▸ What is expected
Could you set down the listing below exactly and omit its images?

___

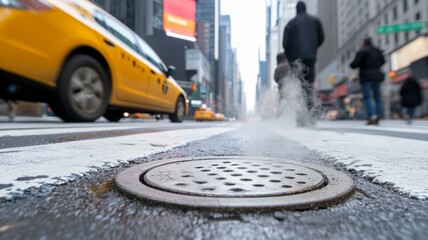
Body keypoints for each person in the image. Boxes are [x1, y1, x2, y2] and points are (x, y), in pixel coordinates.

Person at [282, 1, 324, 110]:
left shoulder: (290, 23)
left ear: (296, 10)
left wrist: (290, 59)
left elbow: (285, 44)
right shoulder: (315, 21)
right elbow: (321, 38)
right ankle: (309, 110)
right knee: (309, 83)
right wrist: (313, 48)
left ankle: (301, 112)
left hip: (296, 59)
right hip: (310, 57)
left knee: (299, 84)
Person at [350, 37, 385, 125]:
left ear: (364, 43)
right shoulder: (378, 50)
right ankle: (378, 115)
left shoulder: (362, 51)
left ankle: (371, 116)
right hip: (377, 75)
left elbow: (355, 64)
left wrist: (353, 65)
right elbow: (383, 61)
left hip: (366, 76)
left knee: (367, 97)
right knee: (377, 97)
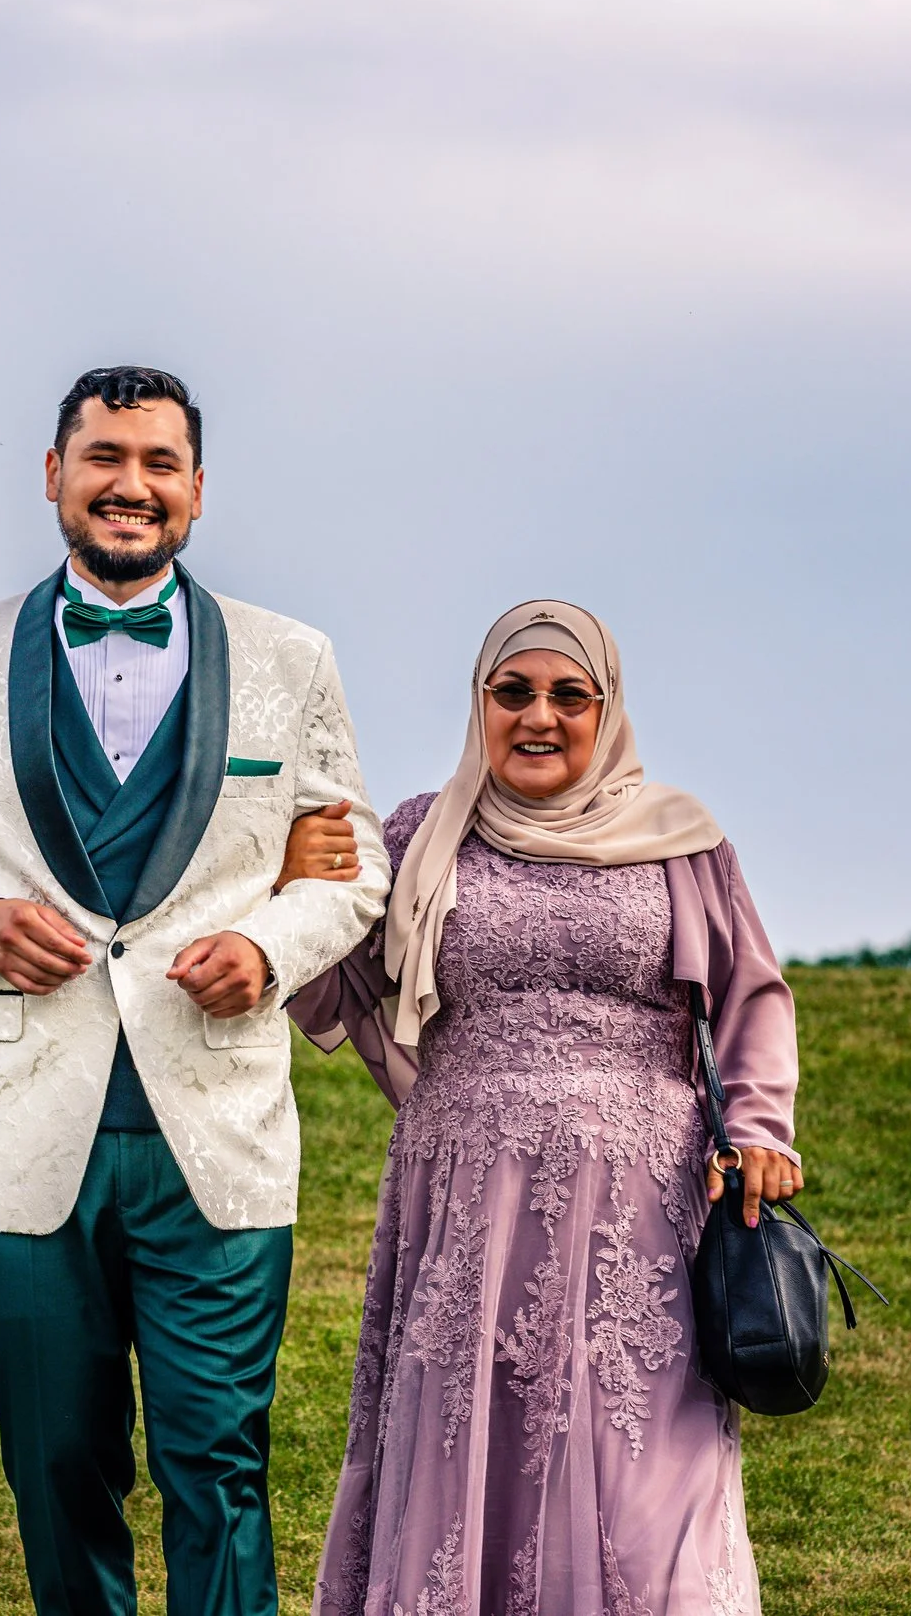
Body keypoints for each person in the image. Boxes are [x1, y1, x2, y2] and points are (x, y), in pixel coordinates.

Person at [0, 366, 391, 1616]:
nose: (131, 485)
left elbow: (356, 866)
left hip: (218, 1132)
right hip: (17, 1127)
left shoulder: (291, 658)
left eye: (158, 462)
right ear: (53, 474)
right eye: (104, 458)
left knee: (219, 1463)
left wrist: (269, 946)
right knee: (56, 1462)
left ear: (196, 488)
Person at [283, 601, 803, 1616]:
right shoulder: (421, 834)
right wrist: (296, 889)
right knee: (467, 1457)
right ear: (479, 703)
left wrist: (757, 1129)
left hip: (642, 1223)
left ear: (607, 709)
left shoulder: (684, 842)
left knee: (649, 1496)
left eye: (570, 695)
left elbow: (750, 992)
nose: (539, 716)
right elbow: (334, 981)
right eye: (512, 691)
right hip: (468, 1207)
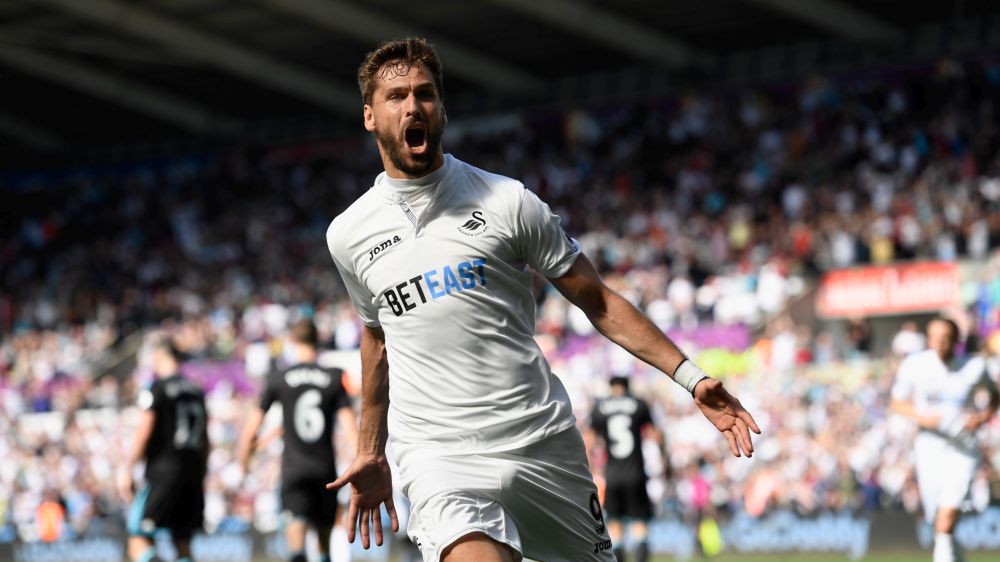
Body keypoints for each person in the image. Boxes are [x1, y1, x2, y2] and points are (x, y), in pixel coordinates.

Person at [325, 37, 760, 562]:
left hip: (539, 441)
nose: (413, 106)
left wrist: (691, 376)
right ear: (370, 116)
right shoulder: (349, 234)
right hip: (438, 455)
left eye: (425, 94)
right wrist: (371, 450)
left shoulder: (508, 201)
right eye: (396, 97)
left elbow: (597, 300)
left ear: (442, 108)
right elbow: (377, 337)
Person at [236, 319, 356, 562]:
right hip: (325, 471)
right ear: (317, 340)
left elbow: (251, 428)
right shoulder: (333, 377)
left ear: (292, 341)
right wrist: (358, 467)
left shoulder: (280, 377)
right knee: (324, 549)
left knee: (297, 550)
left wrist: (244, 463)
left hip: (294, 471)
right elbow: (350, 428)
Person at [889, 317, 1000, 562]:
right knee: (938, 522)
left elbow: (994, 395)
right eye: (934, 337)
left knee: (946, 517)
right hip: (928, 446)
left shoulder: (974, 365)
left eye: (945, 337)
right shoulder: (914, 365)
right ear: (928, 339)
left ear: (956, 340)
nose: (939, 342)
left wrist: (982, 417)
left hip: (962, 448)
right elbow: (896, 402)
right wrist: (922, 417)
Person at [118, 339, 208, 562]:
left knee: (138, 538)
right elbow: (206, 439)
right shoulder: (196, 390)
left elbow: (144, 432)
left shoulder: (156, 389)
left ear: (159, 356)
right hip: (192, 474)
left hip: (163, 474)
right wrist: (201, 472)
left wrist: (128, 468)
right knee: (183, 544)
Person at [588, 376, 659, 562]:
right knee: (640, 522)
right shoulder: (639, 404)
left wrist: (592, 464)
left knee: (614, 523)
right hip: (636, 472)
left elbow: (590, 439)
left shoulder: (600, 407)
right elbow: (654, 434)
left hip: (612, 474)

___

▸ Answer box
Body keypoints for each person in the image. Boxes are [x1, y1, x2, y2] and points are (x, y), in pixel coordinates.

Person at [282, 1, 324, 110]:
left shoulder: (290, 23)
left ear: (296, 10)
left wrist: (290, 59)
left elbow: (285, 44)
right shoulder: (315, 21)
right elbow: (321, 38)
right ankle: (309, 110)
right knee: (309, 83)
right wrist: (313, 48)
left ankle: (301, 112)
left hip: (296, 59)
right hip: (310, 57)
left knee: (299, 84)
Person at [350, 37, 385, 125]:
left ear: (364, 43)
right shoulder: (378, 50)
right ankle: (378, 115)
left shoulder: (362, 51)
left ankle: (371, 116)
right hip: (377, 75)
left elbow: (355, 64)
left wrist: (353, 65)
right elbow: (383, 61)
left hip: (366, 76)
left knee: (367, 97)
right knee: (377, 97)
Body keypoints for each person in the image. Boxes are [x1, y1, x2, y2] and points are (x, y), in pixel coordinates.

Person at [0, 366, 391, 1616]:
nose: (131, 485)
left elbow: (356, 866)
left hip: (218, 1132)
right hip: (17, 1127)
left shoulder: (291, 658)
left eye: (158, 462)
right ear: (53, 474)
right eye: (104, 458)
left knee: (219, 1463)
left wrist: (269, 946)
right knee: (56, 1462)
left ear: (196, 488)
Person at [283, 601, 803, 1616]:
right shoulder: (421, 834)
right wrist: (296, 889)
right knee: (467, 1457)
right ear: (479, 703)
left wrist: (757, 1129)
left hip: (642, 1223)
left ear: (607, 709)
left shoulder: (684, 842)
left knee: (649, 1496)
left eye: (570, 695)
left elbow: (750, 992)
nose: (539, 716)
right elbow: (334, 981)
right eye: (512, 691)
right hip: (468, 1207)
Body keypoints for each person in the image. Boxes are [x1, y1, x2, y2] and points are (x, y), in pixel coordinates.

Person at [325, 37, 760, 562]:
left hip: (539, 441)
nose: (413, 106)
left wrist: (691, 376)
right ear: (370, 116)
right shoulder: (349, 234)
right hip: (438, 455)
left eye: (425, 94)
right wrist: (371, 450)
left shoulder: (508, 201)
right eye: (396, 97)
left elbow: (597, 300)
left ear: (442, 108)
right elbow: (377, 337)
Person at [236, 319, 356, 562]:
right hip: (325, 471)
right ear: (317, 340)
left elbow: (251, 428)
right shoulder: (333, 377)
left ear: (292, 341)
right wrist: (358, 467)
left shoulder: (280, 377)
right knee: (324, 549)
left knee: (297, 550)
left wrist: (244, 463)
left hip: (294, 471)
right elbow: (350, 428)
Person at [889, 317, 1000, 562]:
right knee: (938, 522)
left elbow: (994, 395)
right eye: (934, 337)
left knee: (946, 517)
right hip: (928, 446)
left shoulder: (974, 365)
left eye: (945, 337)
right shoulder: (914, 365)
right ear: (928, 339)
left ear: (956, 340)
nose: (939, 342)
left wrist: (982, 417)
left hip: (962, 448)
right elbow: (896, 402)
right wrist: (922, 417)
Person at [118, 339, 208, 562]:
left knee: (138, 538)
right elbow: (206, 439)
right shoulder: (196, 390)
left elbow: (144, 432)
left shoulder: (156, 389)
left ear: (159, 356)
right hip: (192, 474)
left hip: (163, 474)
right wrist: (201, 472)
left wrist: (128, 468)
right knee: (183, 544)
Person at [588, 376, 659, 562]:
right knee: (640, 522)
right shoulder: (639, 404)
left wrist: (592, 464)
left knee: (614, 523)
right hip: (636, 472)
left elbow: (590, 439)
left shoulder: (600, 407)
right elbow: (654, 434)
left hip: (612, 474)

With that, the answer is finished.